The political advertisements during the 1976 Presidential election illustrate the basic trends described in the book. Carter ran a generally positive campaign introducing himself while subtly reminding people of Nixon (and his association with Ford). Ford ran a campaign painting himself as an established leader and trying to undermine Carter’s character.
Jimmy Carter’s ads were carefully designed to portray him as a populist with plans. Five of his nine ads are exclusively Carter talking directly to either the viewer or a “common man;” a few are taken from a speech but most are interview-style. 2 of the ads propose specific policies; they all have a domestic focus — there is no attempt to engage foreign policy at any level (with the notable exception of “Reality,” which mentions foreign energy and America’s place in the world in passing). Carter’s very last ad, “Reality,” is an attack ad, and it deliberately turns retrospective. Carter attacks the Republican portrayal of the country as economically healthy and generally happier than in the past, and concludes that “[fixing] it’s a long, tough job; it’s time we got started.”

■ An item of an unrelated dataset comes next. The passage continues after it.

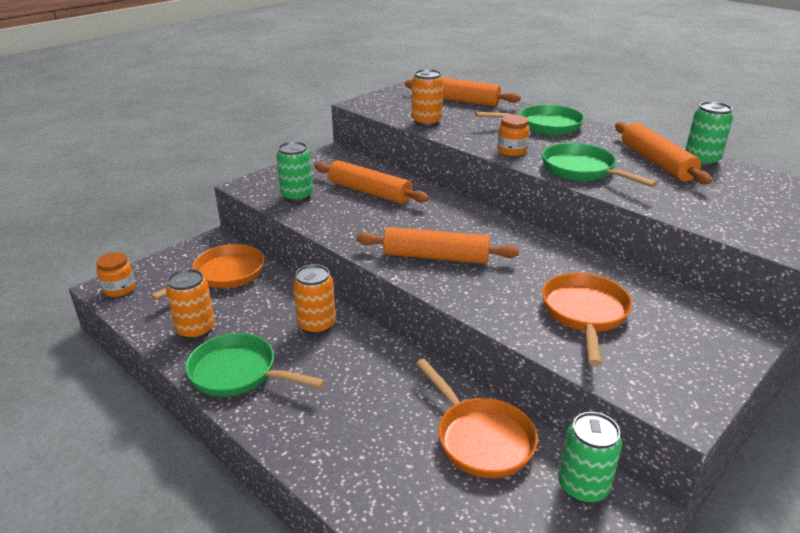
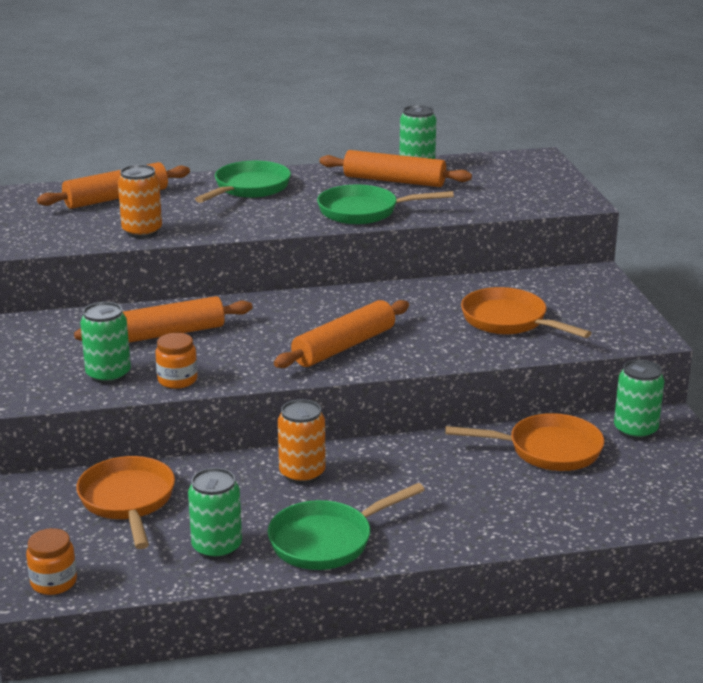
camera: 55 degrees left, 5 degrees down
orange can [166,269,215,340] -> green can [188,468,242,560]
orange jar [497,115,530,156] -> orange jar moved to [155,333,197,389]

Gerald Ford’s ads worked hardest at two main goals: distancing Ford from Nixon as much as possible, painting Ford as an established leader we can trust, and attacking Carter’s character. Nixon is never mentioned by name and all references to his presidency are negative in tone. There are references throughout Ford’s ads to the new direction he has taken the country: healing America, creating a “non-imperial presidency,” and improving the economy. Four of Ford’s nine ads attack Carter at his base (in an attempt to define Carter negatively), but the end of the campaign becomes steadily more upbeat; the last ad is literally a jingle about peace (in every sense of the word). Ford’s ads also have a much stronger foreign policy focus, intended to remind voters that Ford had managed to warm relations with Russia and China (ironically, by following Nixon’s foreign policy).